Paradossalmente, la Commissione e i leader europei non sembrano rendersi conto che la proposta «uno a uno» – per ogni profugo riammesso dalla Turchia l’Europa si impegnerebbe ad accogliere per vie legali un altro rifugiato in un campo in Turchia – potrebbe finire per aggravare la crisi e favorire le manovre turche per aumentare il numero dei migranti illegali sulle coste greche: difatti, più ne arrivano, più ne saranno rispediti in Europa. Anche i profughi potrebbero essere tentati dallo stesso ragionamento.

Chi penserà alle espulsioni? Il “lavoro” verrebbe affidato a Frontex, in collaborazione con i turchi.

Molti leader europei sono estremamente imbarazzati dal tono della bozza di accordo. Timidamente, alcuni – Hollande, Renzi – hanno accennato al problema della libertà di stampa e al caso Zaman, confermato dai nuovi mandati d’arresto di ieri. In Gran Bretagna il ministero degli Esteri ha espresso perplessità (ma Londra se ne lava le mani, con un piede già fuori dalla Ue). Poi, tutti hanno accettato la logica di fondo, di subappaltare i profughi alla gestione della Turchia.

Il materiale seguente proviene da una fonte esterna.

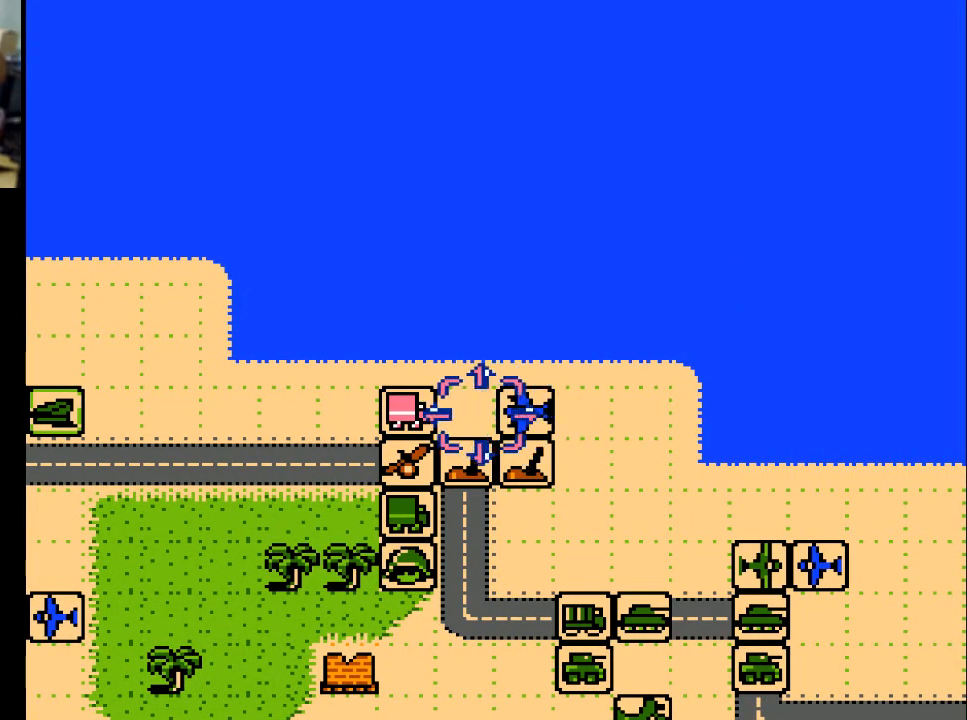
{"buttons": ["A"], "events": [[33, "DPAD_LEFT", "up"], [233, "DPAD_LEFT", "down"], [300, "DPAD_LEFT", "up"], [400, "A", "down"]]}
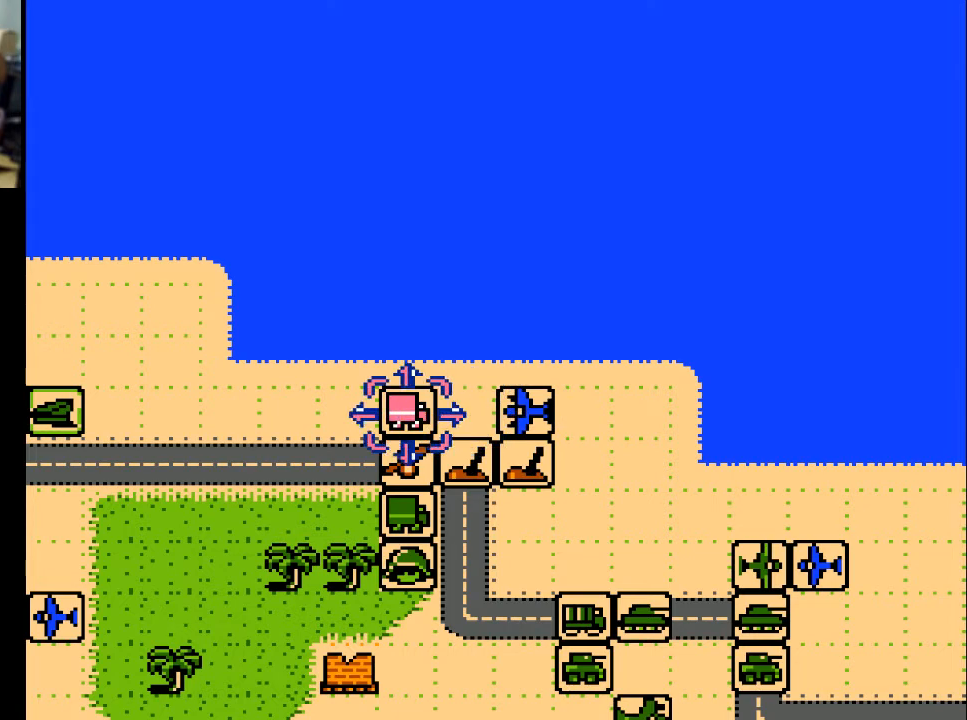
{"buttons": [], "events": [[33, "A", "up"]]}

A Bruxelles si sono invece fatte sentire con più forza delle riserve sui costi dell’operazione. I turchi chiedono il raddoppio del finanziamento Ue (6 miliardi entro il 2018, le prime centinaia di milioni dovrebbero venire versate a breve) e i 28 dovranno anche pagare i costi delle espulsioni. Forti riserve esistono anche sulle due altre richieste di Ankara: liberalizzazione dei visti Schengen per i cittadini turchi da giugno, senza aspettare il “rapporto” della Commissione e accelerazione del negoziato per l’adesione alla Ue (con l’apertura di 5 nuovi capitoli di trattative).